Render every line of text in the records below as a JSON list of strings, one string per line, leaving out blank lines.
== Recorded data
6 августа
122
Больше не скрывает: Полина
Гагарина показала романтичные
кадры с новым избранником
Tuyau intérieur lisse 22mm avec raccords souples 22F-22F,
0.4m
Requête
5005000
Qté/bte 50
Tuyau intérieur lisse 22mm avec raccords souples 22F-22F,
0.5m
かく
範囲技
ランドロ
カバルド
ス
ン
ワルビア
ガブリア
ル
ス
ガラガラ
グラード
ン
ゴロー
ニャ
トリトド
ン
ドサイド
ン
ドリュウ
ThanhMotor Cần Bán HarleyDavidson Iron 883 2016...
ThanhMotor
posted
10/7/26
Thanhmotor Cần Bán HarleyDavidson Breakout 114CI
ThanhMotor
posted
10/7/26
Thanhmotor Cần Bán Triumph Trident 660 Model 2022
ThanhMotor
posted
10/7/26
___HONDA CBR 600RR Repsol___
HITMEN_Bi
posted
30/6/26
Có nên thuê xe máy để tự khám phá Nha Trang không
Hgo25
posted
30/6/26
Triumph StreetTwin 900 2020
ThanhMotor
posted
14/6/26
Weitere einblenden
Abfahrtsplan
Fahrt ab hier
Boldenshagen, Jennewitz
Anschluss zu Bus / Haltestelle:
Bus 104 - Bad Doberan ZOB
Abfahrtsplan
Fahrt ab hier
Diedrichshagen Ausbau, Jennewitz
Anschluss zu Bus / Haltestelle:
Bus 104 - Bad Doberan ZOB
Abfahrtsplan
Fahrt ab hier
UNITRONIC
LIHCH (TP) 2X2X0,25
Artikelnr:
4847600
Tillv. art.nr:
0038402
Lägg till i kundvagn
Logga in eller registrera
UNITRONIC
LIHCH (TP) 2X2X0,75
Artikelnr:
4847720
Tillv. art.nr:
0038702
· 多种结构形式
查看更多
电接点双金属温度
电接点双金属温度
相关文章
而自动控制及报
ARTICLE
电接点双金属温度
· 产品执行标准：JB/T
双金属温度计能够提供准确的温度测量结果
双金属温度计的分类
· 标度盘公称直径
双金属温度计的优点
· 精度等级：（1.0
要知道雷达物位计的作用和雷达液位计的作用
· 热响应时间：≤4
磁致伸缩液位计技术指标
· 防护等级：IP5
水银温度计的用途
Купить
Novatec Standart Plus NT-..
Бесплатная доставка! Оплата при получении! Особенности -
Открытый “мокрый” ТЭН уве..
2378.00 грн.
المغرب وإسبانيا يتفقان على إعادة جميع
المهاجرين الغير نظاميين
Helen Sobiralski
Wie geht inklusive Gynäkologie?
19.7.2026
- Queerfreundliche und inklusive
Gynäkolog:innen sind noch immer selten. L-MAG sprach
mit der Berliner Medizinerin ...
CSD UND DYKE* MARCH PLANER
====
[Exercise response]
[
  "6 августа",
  "122",
  "Больше не скрывает: Полина",
  "Гагарина показала романтичные",
  "кадры с новым избранником",
  "Tuyau intérieur lisse 22mm avec raccords souples 22F-22F,",
  "0.4m",
  "Requête",
  "5005000",
  "Qté/bte 50",
  "Tuyau intérieur lisse 22mm avec raccords souples 22F-22F,",
  "0.5m",
  "かく",
  "範囲技",
  "ランドロ",
  "カバルド",
  "ス",
  "ン",
  "ワルビア",
  "ガブリア",
  "ル",
  "ス",
  "ガラガラ",
  "グラード",
  "ン",
  "ゴロー",
  "ニャ",
  "トリトド",
  "ン",
  "ドサイド",
  "ン",
  "ドリュウ",
  "ThanhMotor Cần Bán HarleyDavidson Iron 883 2016...",
  "ThanhMotor",
  "posted",
  "10/7/26",
  "Thanhmotor Cần Bán HarleyDavidson Breakout 114CI",
  "ThanhMotor",
  "posted",
  "10/7/26",
  "Thanhmotor Cần Bán Triumph Trident 660 Model 2022",
  "ThanhMotor",
  "posted",
  "10/7/26",
  "___HONDA CBR 600RR Repsol___",
  "HITMEN_Bi",
  "posted",
  "30/6/26",
  "Có nên thuê xe máy để tự khám phá Nha Trang không",
  "Hgo25",
  "posted",
  "30/6/26",
  "Triumph StreetTwin 900 2020",
  "ThanhMotor",
  "posted",
  "14/6/26",
  "Weitere einblenden",
  "Abfahrtsplan",
  "Fahrt ab hier",
  "Boldenshagen, Jennewitz",
  "Anschluss zu Bus / Haltestelle:",
  "Bus 104 - Bad Doberan ZOB",
  "Abfahrtsplan",
  "Fahrt ab hier",
  "Diedrichshagen Ausbau, Jennewitz",
  "Anschluss zu Bus / Haltestelle:",
  "Bus 104 - Bad Doberan ZOB",
  "Abfahrtsplan",
  "Fahrt ab hier",
  "UNITRONIC",
  "LIHCH (TP) 2X2X0,25",
  "Artikelnr:",
  "4847600",
  "Tillv. art.nr:",
  "0038402",
  "Lägg till i kundvagn",
  "Logga in eller registrera",
  "UNITRONIC",
  "LIHCH (TP) 2X2X0,75",
  "Artikelnr:",
  "4847720",
  "Tillv. art.nr:",
  "0038702",
  "· 多种结构形式",
  "查看更多",
  "电接点双金属温度",
  "电接点双金属温度",
  "相关文章",
  "而自动控制及报",
  "ARTICLE",
  "电接点双金属温度",
  "· 产品执行标准：JB/T",
  "双金属温度计能够提供准确的温度测量结果",
  "双金属温度计的分类",
  "· 标度盘公称直径",
  "双金属温度计的优点",
  "· 精度等级：（1.0",
  "要知道雷达物位计的作用和雷达液位计的作用",
  "· 热响应时间：≤4",
  "磁致伸缩液位计技术指标",
  "· 防护等级：IP5",
  "水银温度计的用途",
  "Купить",
  "Novatec Standart Plus NT-..",
  "Бесплатная доставка! Оплата при получении! Особенности -",
  "Открытый “мокрый” ТЭН уве..",
  "2378.00 грн.",
  "المغرب وإسبانيا يتفقان على إعادة جميع",
  "المهاجرين الغير نظاميين",
  "Helen Sobiralski",
  "Wie geht inklusive Gynäkologie?",
  "19.7.2026",
  "- Queerfreundliche und inklusive",
  "Gynäkolog:innen sind noch immer selten. L-MAG sprach",
  "mit der Berliner Medizinerin ...",
  "CSD UND DYKE* MARCH PLANER"
]